Items from a dataset
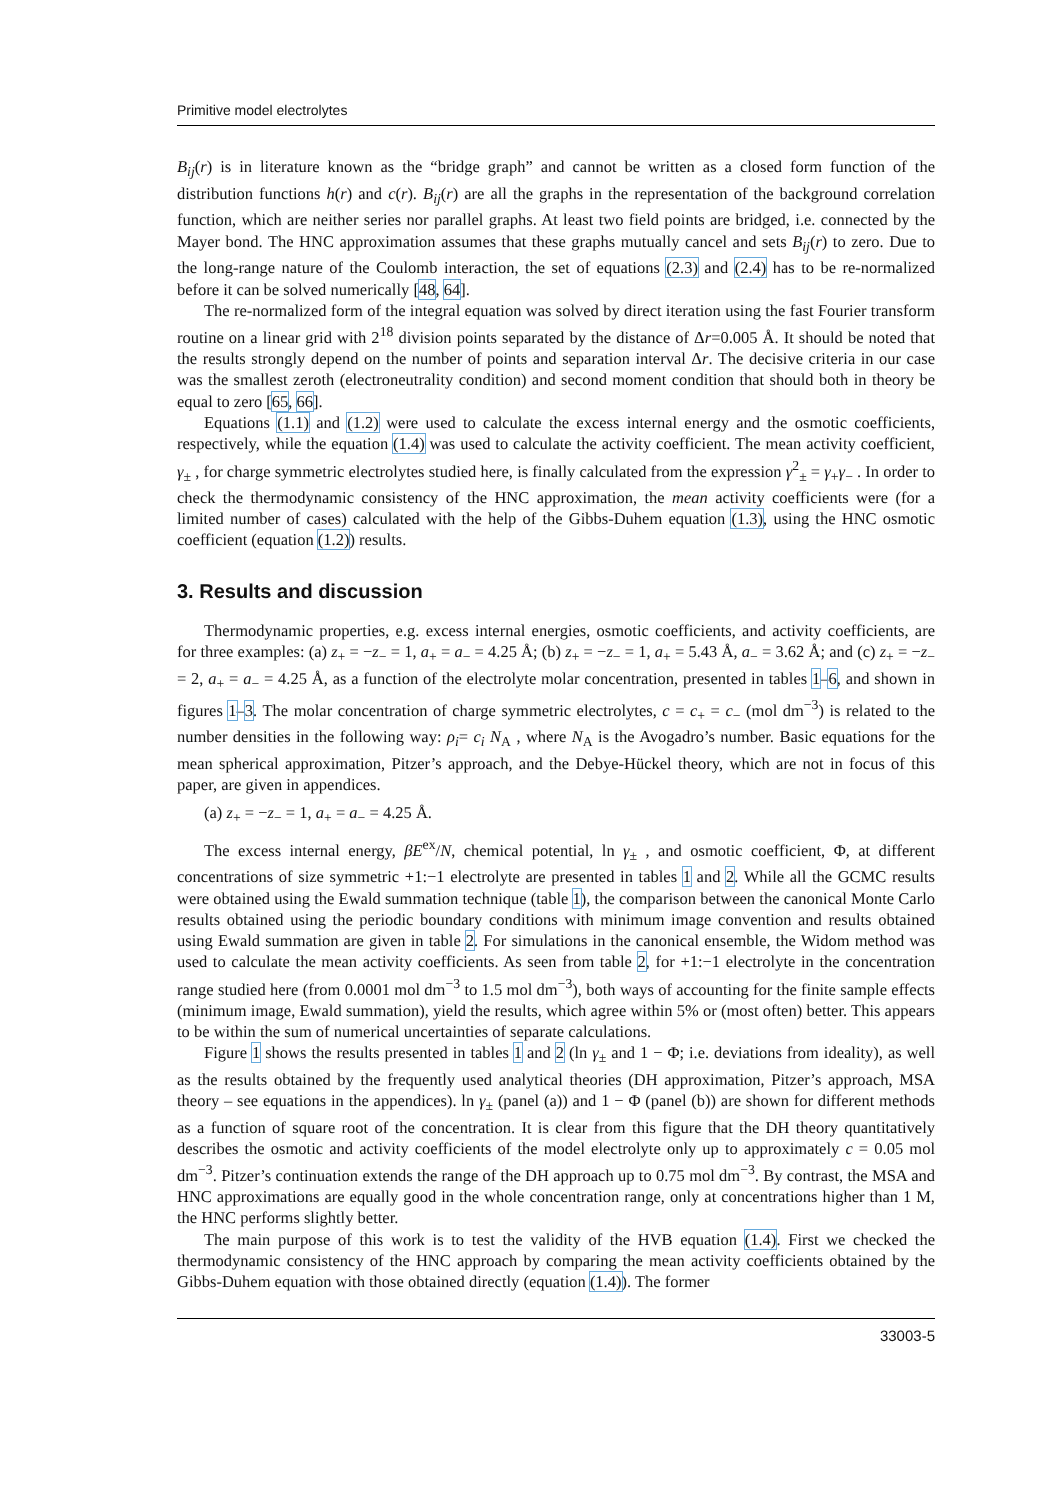Primitive model electrolytes
B<sub>ij</sub>(r) is in literature known as the “bridge graph” and cannot be written as a closed form function of the distribution functions h(r) and c(r). B<sub>ij</sub>(r) are all the graphs in the representation of the background correlation function, which are neither series nor parallel graphs. At least two field points are bridged, i.e. connected by the Mayer bond. The HNC approximation assumes that these graphs mutually cancel and sets B<sub>ij</sub>(r) to zero. Due to the long-range nature of the Coulomb interaction, the set of equations (2.3) and (2.4) has to be re-normalized before it can be solved numerically [48, 64].
The re-normalized form of the integral equation was solved by direct iteration using the fast Fourier transform routine on a linear grid with 2<sup>18</sup> division points separated by the distance of Δr=0.005 Å. It should be noted that the results strongly depend on the number of points and separation interval Δr. The decisive criteria in our case was the smallest zeroth (electroneutrality condition) and second moment condition that should both in theory be equal to zero [65, 66].
Equations (1.1) and (1.2) were used to calculate the excess internal energy and the osmotic coefficients, respectively, while the equation (1.4) was used to calculate the activity coefficient. The mean activity coefficient, γ<sub>±</sub> , for charge symmetric electrolytes studied here, is finally calculated from the expression γ<sup>2</sup><sub>±</sub> = γ<sub>+</sub>γ<sub>−</sub> . In order to check the thermodynamic consistency of the HNC approximation, the mean activity coefficients were (for a limited number of cases) calculated with the help of the Gibbs-Duhem equation (1.3), using the HNC osmotic coefficient (equation (1.2)) results.
3. Results and discussion
Thermodynamic properties, e.g. excess internal energies, osmotic coefficients, and activity coefficients, are for three examples: (a) z<sub>+</sub> = −z<sub>−</sub> = 1, a<sub>+</sub> = a<sub>−</sub> = 4.25 Å; (b) z<sub>+</sub> = −z<sub>−</sub> = 1, a<sub>+</sub> = 5.43 Å, a<sub>−</sub> = 3.62 Å; and (c) z<sub>+</sub> = −z<sub>−</sub> = 2, a<sub>+</sub> = a<sub>−</sub> = 4.25 Å, as a function of the electrolyte molar concentration, presented in tables 1–6, and shown in figures 1–3. The molar concentration of charge symmetric electrolytes, c = c<sub>+</sub> = c<sub>−</sub> (mol dm<sup>−3</sup>) is related to the number densities in the following way: ρ<sub>i</sub>= c<sub>i</sub> N<sub>A</sub> , where N<sub>A</sub> is the Avogadro’s number. Basic equations for the mean spherical approximation, Pitzer’s approach, and the Debye-Hückel theory, which are not in focus of this paper, are given in appendices.
(a) z<sub>+</sub> = −z<sub>−</sub> = 1, a<sub>+</sub> = a<sub>−</sub> = 4.25 Å.
The excess internal energy, βE<sup>ex</sup>/N, chemical potential, ln γ<sub>±</sub> , and osmotic coefficient, Φ, at different concentrations of size symmetric +1:−1 electrolyte are presented in tables 1 and 2. While all the GCMC results were obtained using the Ewald summation technique (table 1), the comparison between the canonical Monte Carlo results obtained using the periodic boundary conditions with minimum image convention and results obtained using Ewald summation are given in table 2. For simulations in the canonical ensemble, the Widom method was used to calculate the mean activity coefficients. As seen from table 2, for +1:−1 electrolyte in the concentration range studied here (from 0.0001 mol dm<sup>−3</sup> to 1.5 mol dm<sup>−3</sup>), both ways of accounting for the finite sample effects (minimum image, Ewald summation), yield the results, which agree within 5% or (most often) better. This appears to be within the sum of numerical uncertainties of separate calculations.
Figure 1 shows the results presented in tables 1 and 2 (ln γ<sub>±</sub> and 1 − Φ; i.e. deviations from ideality), as well as the results obtained by the frequently used analytical theories (DH approximation, Pitzer’s approach, MSA theory – see equations in the appendices). ln γ<sub>±</sub> (panel (a)) and 1 − Φ (panel (b)) are shown for different methods as a function of square root of the concentration. It is clear from this figure that the DH theory quantitatively describes the osmotic and activity coefficients of the model electrolyte only up to approximately c = 0.05 mol dm<sup>−3</sup>. Pitzer’s continuation extends the range of the DH approach up to 0.75 mol dm<sup>−3</sup>. By contrast, the MSA and HNC approximations are equally good in the whole concentration range, only at concentrations higher than 1 M, the HNC performs slightly better.
The main purpose of this work is to test the validity of the HVB equation (1.4). First we checked the thermodynamic consistency of the HNC approach by comparing the mean activity coefficients obtained by the Gibbs-Duhem equation with those obtained directly (equation (1.4)). The former
33003-5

-- WHAT TO DO --
Looking at the entries above, work out how many lines contain "solved", then reply with that number and no other words.

-- RESULT --
2